Insmed initiates Phase II HIV trial
Insmed has initiated a Phase II clinical trial examining the therapeutic benefit of treating HIV-associated Lipodystrophy with SomatoKine, the company's proprietary once daily IGF-I therapy.
Insmed has initiated a Phase II clinical trial examining the therapeutic benefit of treating HIV-associated Lipodystrophy with SomatoKine, the company's proprietary once daily IGF-I therapy.
The Phase II clinical trial is an open-label study designed to evaluate the safety and efficacy of SomatoKine for 12 weeks in 12 subjects with HIV associated lipodystrophy. To qualify for inclusion in the study, patients must be between 18-65 years of age, have confirmed HIV-1 infection, fat accumulation (visceral adiposity), and evidence of insulin resistance. The primary goal of the study is to determine the effects of SomatoKine on visceral fat and insulin sensitivity.
'We have made tremendous strides in treating HIV infection with highly active antiretroviral therapy. However, with these advances, we have encountered a number of troublesome side effects, including insulin resistance and abnormalities in fat distribution. We are eager to identify effective therapies for these problems, so that affected patients may return to a more normal metabolic state. In previous studies, SomatoKine has demonstrated an ability to improve both insulin sensitivity and body composition in other patient populations, and we are optimistic that those benefits will be seen in our HIV positive patients as well,' said Dr Morris Schambelan, principal investigator in the trial.
More on HIV-Associated Lipodystrophy
Since the advent of highly active antiretroviral therapy (HAART), there has been a marked increase in adverse metabolic effects, such as insulin resistance, hyperglycemia, dyslipidemia and changes in body fat distribution that include syndromes of both central fat accumulation (visceral adiposity and buffalo hump) and fat loss in the limbs. Recent studies performed in subjects on HAART suggest nearly 50% of individuals develop the morphologic features of this syndrome. With the similarity to metabolic syndrome X, which has been associated with increased risk of cardiovascular disease, it is now feared that these side effects may impact on the long-term prognosis in patients whose life expectancies have been significantly extended due to effective viral suppression by HAART.

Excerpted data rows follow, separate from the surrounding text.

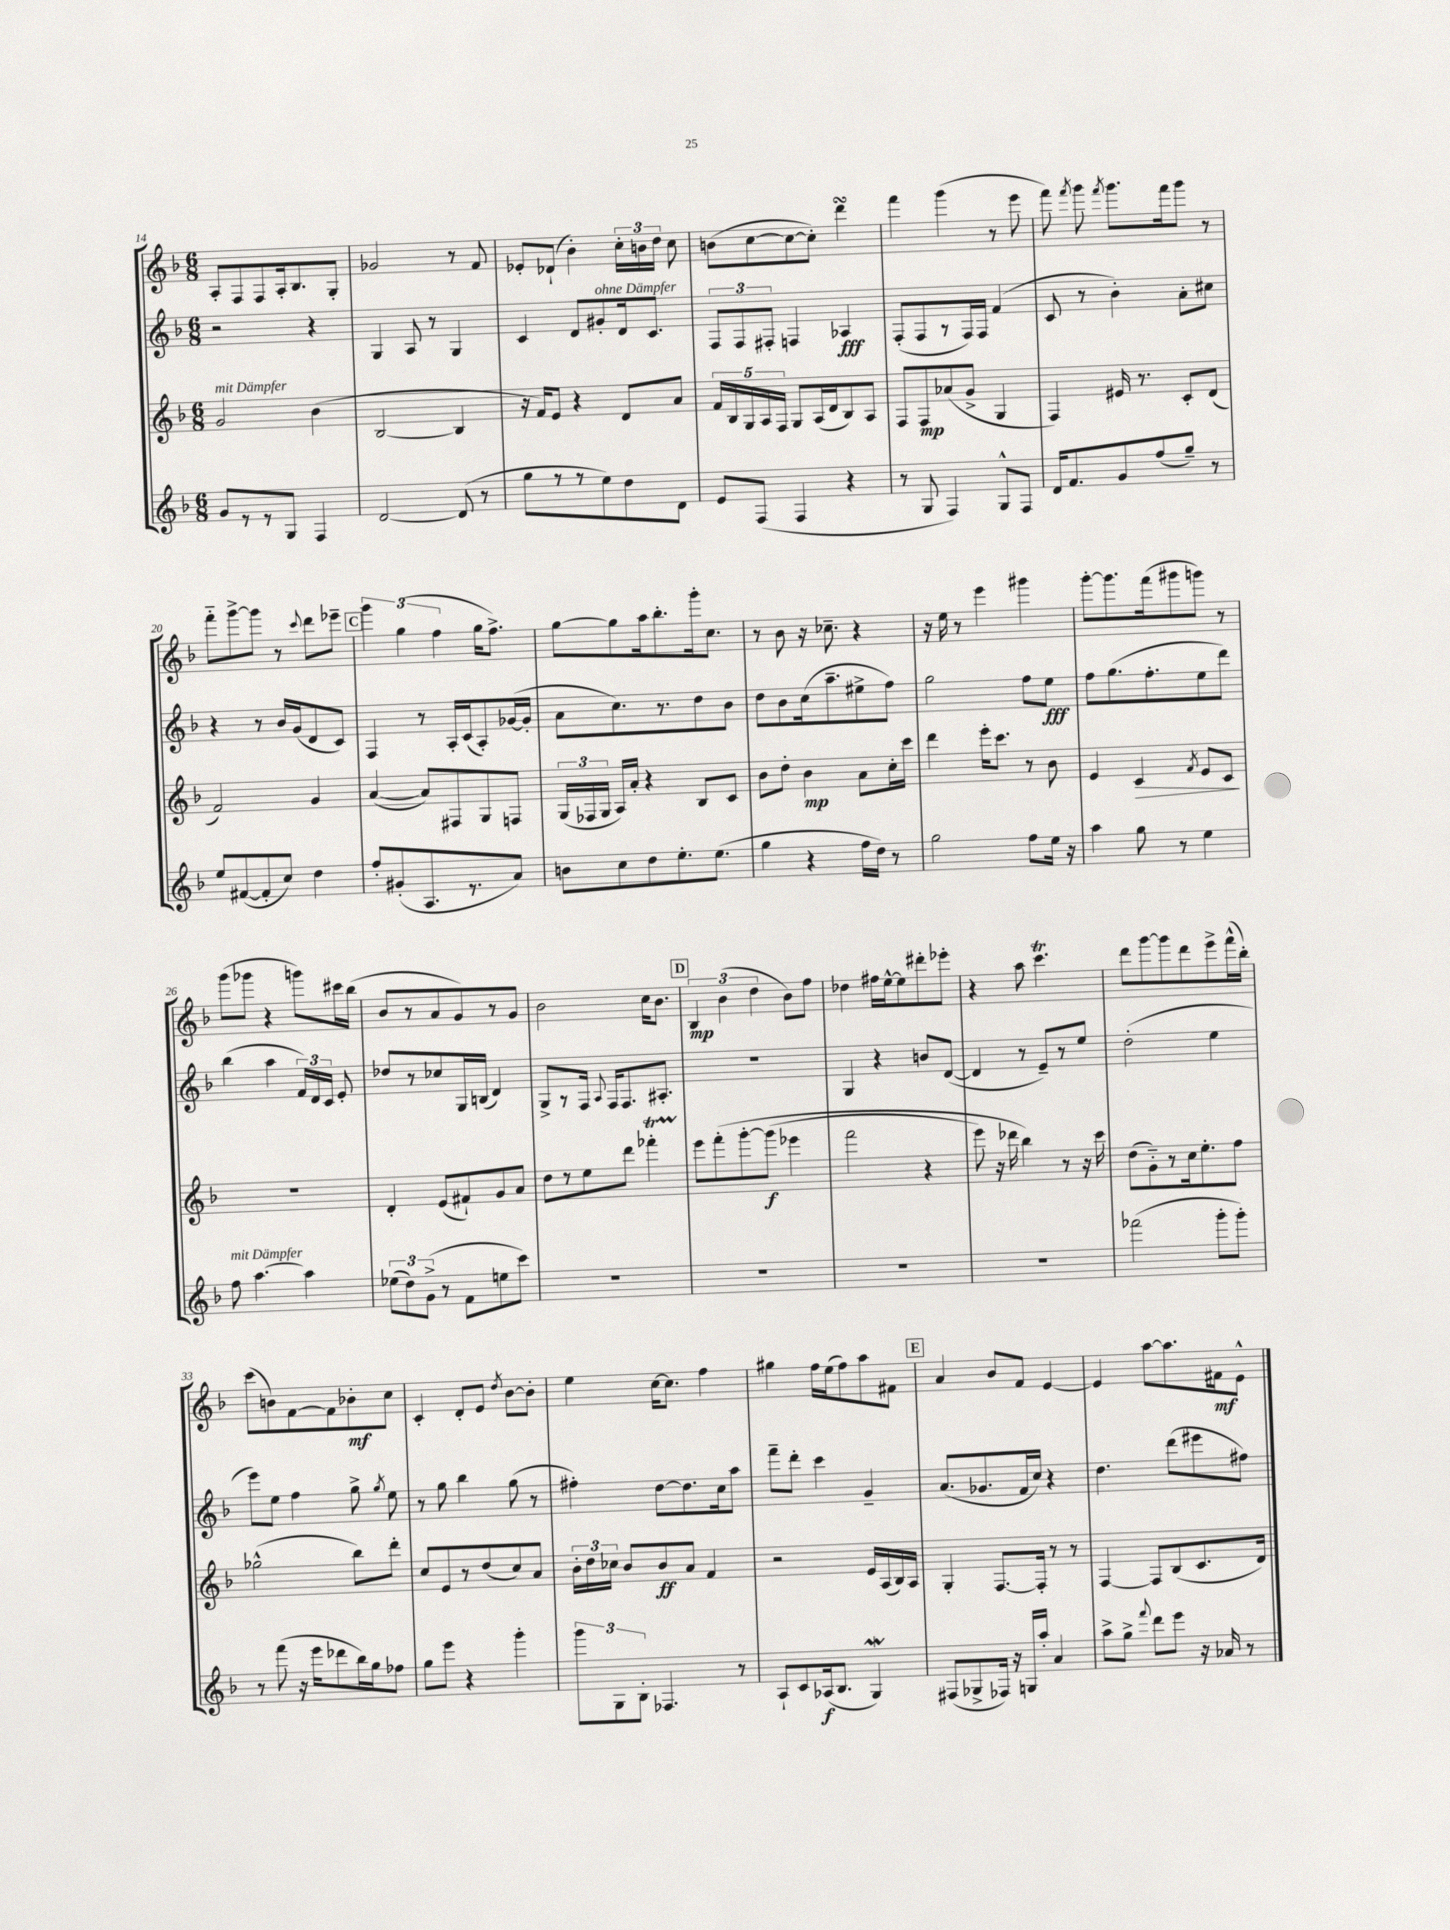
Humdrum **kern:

**kern	**dynam	**kern	**dynam	**kern	**dynam	**kern	**dynam
*part4	*part4	*part3	*part3	*part2	*part2	*part1	*part1
*staff4	*staff4	*staff3	*staff3	*staff2	*staff2	*staff1	*staff1
*clefG2	*	*clefG2	*	*clefG2	*	*clefG2	*
*k[b-]	*	*k[b-]	*	*k[b-]	*	*k[b-]	*
*M6/8	*	*M6/8	*	*M6/8	*	*M6/8	*
=14	=14	=14	=14	=14	=14	=14	=14
!	!	!LO:TX:a:i:t=mit Dämpfer	!	!	!	!	!
8g/L	.	2g/	.	2r	.	8A'/L	.
8r	.	.	.	.	.	8F/	.
8r	.	.	.	.	.	8F/	.
8G/J	.	.	.	.	.	16A'/k	.
.	.	.	.	.	.	8.B-/	.
4F/	.	(4b-\	.	4r	.	.	.
.	.	.	.	.	.	8G'/J	.
=15	=15	=15	=15	=15	=15	=15	=15
[2d/	.	[2B-/	.	4G/	.	2g-X/	.
.	.	.	.	8A/	.	.	.
.	.	.	.	8r	.	.	.
(8d/]	.	4B-/]	.	4G/	.	8r	.
8r	.	.	.	.	.	8f/	.
=16	=16	=16	=16	=16	=16	=16	=16
8gg\L	.	16r	.	4c/	.	8e-X'/L	.
.	.	16f/KL)	.	.	.	.	.
8r	.	8e/J	.	.	.	(8d-X`/J	.
8r	.	4r	.	8d/L	.	4b-'\)	.
!	!	!	!	!LO:TX:a:i:t=ohne Dämpfer	!	!	!
8ee\)	.	.	.	8g#X'/	.	.	.
8dd\	.	8d/L	.	16d/k	.	24cc'\LL	.
.	.	.	.	.	.	24bn\	.
.	.	.	.	8.c/J	.	.	.
.	.	.	.	.	.	24dd\JJ	.
8d\J	.	8a/J	.	.	.	8cc\	.
=17	=17	=17	=17	=17	=17	=17	=17
8e/L	.	20f/LL	.	12F/L	.	(8bn\L	.
.	.	20B-/	.	.	.	.	.
.	.	.	.	12F/	.	.	.
.	.	20G/	.	.	.	.	.
(8F/J	.	.	.	.	.	[8cc\	.
.	.	20A/	.	.	.	.	.
.	.	.	.	12F#X'/J	.	.	.
.	.	20F/JJ	.	.	.	.	.
4F/	.	8G/L	.	4Fn/	.	8cc\_	.
.	.	(16A/L	.	.	.	8cc'\J])	.
.	.	16d/J	.	.	.	.	.
4r	.	8B-/)	.	4A-X/	fff	4dddsSSS\	.
.	.	8A/J	.	.	.	.	.
=18	=18	=18	=18	=18	=18	=18	=18
8r	.	8F/L	.	(8F'/L	.	4fff\	.
8G/	.	8F/	mp	8F/	.	.	.
4F/)	.	(8a-X/	.	8r	.	(4ggg\	.
.	.	8g^/J	.	16F/L)	.	.	.
.	.	.	.	16F/JJ	.	.	.
8G^^/L	.	4G/	.	(4f/	.	8r	.
8F/J	.	.	.	.	.	8eee\	.
=19	=19	=19	=19	=19	=19	=19	=19
16d/KL	.	4F/)	.	8c/	.	8fff\)	.
8.f/	.	.	.	.	.	.	.
.	.	.	.	.	.	8qfff/	.
.	.	.	.	8r	.	8ggg\	.
.	.	.	.	.	.	8qfff/	.
8g/	.	16e#X/	.	4b-'\)	.	8.ggg\L	.
.	.	8.r	.	.	.	.	.
(8ff/	.	.	.	.	.	.	.
.	.	.	.	.	.	16fff\k	.
8gg~/J)	.	8c'/L	.	8a'\L	.	8ggg\J	.
8r	.	(8d/J	.	8cc#X\J	.	8r	.
!!LO:LB:g=z
=20	=20	=20	=20	=20	=20	=20	=20
8ee/L	.	2f/)	.	4r	.	8fff\L	.
([8f#X/	.	.	.	.	.	[8ggg^\	.
8f#'/]	.	.	.	8r	.	8ggg\J]	.
8cc/J)	.	.	.	16b-/LL	.	8r	.
.	.	.	.	(16g/J	.	.	.
.	.	.	.	.	.	8qqccc/	.
4dd\	.	4g/	.	8d/	.	8ddd\L	.
.	.	.	.	8c/J)	.	8eee-X~\J	.
!!LO:REH:place=s1:t=C
=21	=21	=21	=21	=21	=21	=21	=21
8ff'/L	.	([4a/	.	4F/	.	6ggg\	.
(8g#X'/	.	.	.	.	.	.	.
.	.	.	.	.	.	(6gg\	.
8.A/	.	8a/L])	.	8r	.	.	.
.	.	.	.	.	.	6ff\	.
.	.	8F#X/	.	16A'/LL	.	.	.
8.r	.	.	.	(16c/J	.	.	.
.	.	8G/	.	8A'/)	.	16gg\KL	.
.	.	.	.	.	.	8.ff^\J)	.
8a/J)	.	8Fn/J	.	([16g-X/L	.	.	.
.	.	.	.	16g-'/JJ]	.	.	.
=22	=22	=22	=22	=22	=22	=22	=22
8bn\L	.	(24G/LL	.	8a\L	.	[8gg\L	.
.	.	24F-X/	.	.	.	.	.
.	.	24G/JJ	.	.	.	.	.
8cc\	.	16A/LL)	.	8.cc\)	.	8gg\]	.
.	.	16a'/JJ	.	.	.	.	.
8dd\	.	4r	.	.	.	16aa\k	.
.	.	.	.	8.r	.	8.bb-'\	.
8.ee'\	.	.	.	.	.	.	.
.	.	8B-/L	.	8dd\	.	16ggg'\k	.
(8.ee\J	.	.	.	.	.	8.cc\J	.
.	.	8c/J	.	8b-\J	.	.	.
=23	=23	=23	=23	=23	=23	=23	=23
4gg\	.	8b-\L	.	8dd\L	.	8r	.
.	.	8dd'\J	.	8b-\	.	8b-\	.
4r	.	4b-\	mp	(16cc\k	.	16r	.
.	.	.	.	8.aa~\	.	8.cc-X~\	.
16ff\LL	.	8a\L	.	8ee#X^\	.	4r	.
16dd\JJ)	.	.	.	.	.	.	.
8r	.	16cc'\L	.	8ff\J)	.	.	.
.	.	16ccc\JJ	.	.	.	.	.
=24	=24	=24	=24	=24	=24	=24	=24
2gg\	.	4ddd\	.	2gg\	.	16r	.
.	.	.	.	.	.	16ee\	.
.	.	.	.	.	.	8r	.
.	.	16eee'\KL	.	.	.	4eee\	.
.	.	8.ccc\J	.	.	.	.	.
8ff\L	.	8r	.	8ff\L	.	4ggg#X\	.
16ee\Jk	.	8b-\	.	8ee\J	fff	.	.
16r	.	.	.	.	.	.	.
=25	=25	=25	=25	=25	=25	=25	=25
4aa\	.	4e/	.	8ff\L	.	[8ggg'\L	.
.	.	.	.	(8.gg\	.	8.ggg\]	.
!	!	!	!LO:HP:b	!	!	!	!
8gg\	.	4c/	>	.	.	.	.
.	.	.	.	8.ff'\	.	(16fff\k	.
8r	.	.	.	.	.	8ggg#X\	.
.	.	8qf/	.	.	.	.	.
4ee\	.	8e/L	.	8ee\	.	8gggn\J)	.
.	.	8c/J	.	8ddd\J)	.	8r	.
.	.	.	]	.	.	.	.
!!LO:LB:g=z
=26	=26	=26	=26	=26	=26	=26	=26
!LO:TX:a:i:t=mit Dämpfer	!	!	!	!	!	!	!
8ff\	.	2.r	.	(4bb-\	.	(8ggg\L	.
[4.aa\	.	.	.	.	.	8ggg-X\J	.
.	.	.	.	4aa\	.	4r	.
4aa\]	.	.	.	24f/LL)	.	8gggn\L)	.
.	.	.	.	24d/	.	.	.
.	.	.	.	24c/JJ	.	.	.
.	.	.	.	8e'/	.	16ccc#X\L	.
.	.	.	.	.	.	(16bb-\JJ	.
=27	=27	=27	=27	=27	=27	=27	=27
(12ee-X\L	.	4d'/	.	8dd-X/L	.	8b-/L	.
12dd\)	.	.	.	.	.	.	.
.	.	.	.	8r	.	8r	.
(12g^\J	.	.	.	.	.	.	.
8r	.	(8e/L	.	8cc-X/	.	8a/	.
8f\L	.	8f#X`/)	.	16G/L	.	8g/)	.
.	.	.	.	(16Bn/JJ	.	.	.
8een\	.	8g/	.	4d/)	.	8r	.
8ccc\J)	.	8a/J	.	.	.	8g/J	.
=28	=28	=28	=28	=28	=28	=28	=28
2.r	.	8dd\L	.	8G^/L	.	2b-\	.
.	.	8r	.	8r	.	.	.
.	.	8ee\	.	16F/Jk	.	.	.
.	.	.	.	8qqA/	.	.	.
.	.	.	.	16F/KL	.	.	.
.	.	8ddd\J	.	8.F/	.	.	.
.	.	4fff-XT'\	.	.	.	16cc\KL	.
.	.	.	.	8.A#X'/J	.	8.b-\J	.
!!LO:REH:place=s1:t=D
=29	=29	=29	=29	=29	=29	=29	=29
2.r	.	8eee\L	.	2.r	.	6B-/	mp
.	.	(8fff'\	.	.	.	.	.
.	.	.	.	.	.	(6b-\	.
.	.	[8ggg'\	.	.	.	.	.
.	.	.	.	.	.	6dd\	.
.	.	(8ggg\J]	f	.	.	.	.
.	.	4eee-X\	.	.	.	8b-\L)	.
.	.	.	.	.	.	8ff\J	.
=30	=30	=30	=30	=30	=30	=30	=30
2.r	.	2fff\	.	4G/	.	4dd-X\	.
.	.	.	.	4r	.	16ff#X\LL	.
.	.	.	.	.	.	[16ee^^\J	.
.	.	.	.	.	.	8ee\]	.
.	.	4r	.	8bn/L	.	8ddd#X'\	.
.	.	.	.	([8d/J	.	8eee-X'\J	.
=31	=31	=31	=31	=31	=31	=31	=31
2.r	.	8eee\)	.	4d/]	.	4r	.
.	.	16r	.	.	.	.	.
.	.	16ddd-X\	.	.	.	.	.
.	.	4bb-\)	.	8r	.	8aa\	.
.	.	.	.	8e~/L)	.	4.cccT\	.
.	.	8r	.	8r	.	.	.
.	.	16r	.	8ee/J	.	.	.
.	.	16ccc\	.	.	.	.	.
=32	=32	=32	=32	=32	=32	=32	=32
(2fff-X\	.	(8dd\L	.	(2dd'\	.	8ddd\L	.
.	.	8g\)	.	.	.	[8ggg\	.
.	.	8r	.	.	.	8ggg\]	.
.	.	16cc\k	.	.	.	8ddd\	.
.	.	8.ee'\	.	.	.	.	.
8ggg'\L	.	.	.	4ee\	.	8eee^\	.
8ggg'\J)	.	8ff\J	.	.	.	(16fff^^\L	.
.	.	.	.	.	.	16bb-'\JJ)	.
!!LO:LB:g=z
=33	=33	=33	=33	=33	=33	=33	=33
8r	.	(2gg-X^^\	.	8eee\L)	.	(8ccc\L	.
(8fff\	.	.	.	8ee\J	.	8bn\)	.
16r	.	.	.	4ff\	.	[8f\	.
16eee\KL	.	.	.	.	.	.	.
8ddd-X\	.	.	.	.	.	8f\]	.
16bb-\L)	.	8bb-\L)	.	8gg^\	.	8b-X'\	mf
16gg\J	.	.	.	.	.	.	.
.	.	.	.	8qgg/	.	.	.
8ff-X\J	.	8ddd'\J	.	8ee\	.	8cc\J	.
=34	=34	=34	=34	=34	=34	=34	=34
8gg\L	.	8cc/L	.	8r	.	4c'/	.
8eee\J	.	8e/	.	8gg\	.	.	.
4r	.	8r	.	4bb-\	.	8d'/L	.
.	.	(8dd/	.	.	.	8e/J	.
.	.	.	.	.	.	8qdd/	.
4ggg'\	.	8cc/)	.	(8gg\	.	[8b-\L	.
.	.	8a/J	.	8r	.	8b-'\J]	.
=35	=35	=35	=35	=35	=35	=35	=35
12ggg\L	.	24b-'\LL	.	4ff#X'\)	.	4ee\	.
.	.	24dd\	.	.	.	.	.
12G\	.	24cc-X\JJ	.	.	.	.	.
.	.	8b-/L	.	.	.	.	.
12B-'\J	.	.	.	.	.	.	.
4.F-X/	.	8b-/	ff	[8dd\L	.	[16cc\KL	.
.	.	.	.	.	.	8.cc\J]	.
.	.	8a/J	.	8.dd\]	.	.	.
.	.	4f/	.	.	.	4ff\	.
.	.	.	.	16cc\k	.	.	.
8r	.	.	.	8aa\J	.	.	.
=36	=36	=36	=36	=36	=36	=36	=36
8A`/L	.	2r	.	8fff~\L	.	4gg#X\	.
8c/	.	.	.	8ddd'\J	.	.	.
(16A-X/k	f	.	.	4ccc\	.	16ff\LL	.
8.B-/J	.	.	.	.	.	(16ee\J	.
.	.	.	.	.	.	8ff\)	.
4GW/)	.	16e/LL	.	4g~/	.	8aa\	.
.	.	(16A/	.	.	.	.	.
.	.	16B-/)	.	.	.	8f#X\J	.
.	.	16A/JJ	.	.	.	.	.
!!LO:REH:place=s1:t=E
=37	=37	=37	=37	=37	=37	=37	=37
(8F#X/L	.	4G'/	.	(8.a/L	.	4a/	.
8G-X^/	.	.	.	.	.	.	.
.	.	.	.	8.g-X/	.	.	.
16F-X/Jk)	.	[8.F/L	.	.	.	8b-/L	.
16r	.	.	.	.	.	.	.
16Gn/LL	.	.	.	16f/L	.	8f/J	.
16aa'/JJ	.	16F'/Jk]	.	16cc/JJ)	.	.	.
4a/	.	8r	.	4r	.	[4e/	.
.	.	8r	.	.	.	.	.
=38	=38	=38	=38	=38	=38	=38	=38
8aa^\L	.	[4F/	.	4.dd\	.	4e/]	.
8gg^\J	.	.	.	.	.	.	.
8qqfff/	.	.	.	.	.	.	.
8ddd\L	.	8F/L]	.	.	.	[8aa\L	.
8eee\J	.	(8B-/	.	(8ddd\L	.	8.aa\]	.
16r	.	8.c/	.	8eee#X\	.	.	.
16a-X/	.	.	.	.	.	16f#X\k	mf
8r	.	.	.	8ff#X\J)	.	8e^^\J	.
.	.	16d/Jk)	.	.	.	.	.
==	==	==	==	==	==	==	==
*-	*-	*-	*-	*-	*-	*-	*-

More on rhIGF-I/rhIGFBP-3, SomatoKine
Insmed's SomatoKine is a proprietary drug product of insulin-like growth factor-I (IGF-I) and its principal binding protein, IGFBP-3. The novel compound is administered as a single daily subcutaneous injection, capable of restoring IGF-I levels into the normal range in deficient individuals. In phase II studies in diabetic subjects, SomatoKine treatment resulted in improved blood glucose control and reduced daily insulin use. In studies in children and adults with severe burn injury, SomatoKine treatment resulted in increased muscle protein synthesis and reduced inflammatory response. In studies in elderly subjects recovering from hip fracture, SomatoKine treatment resulted in improved functional activity and preserved bone mineral density.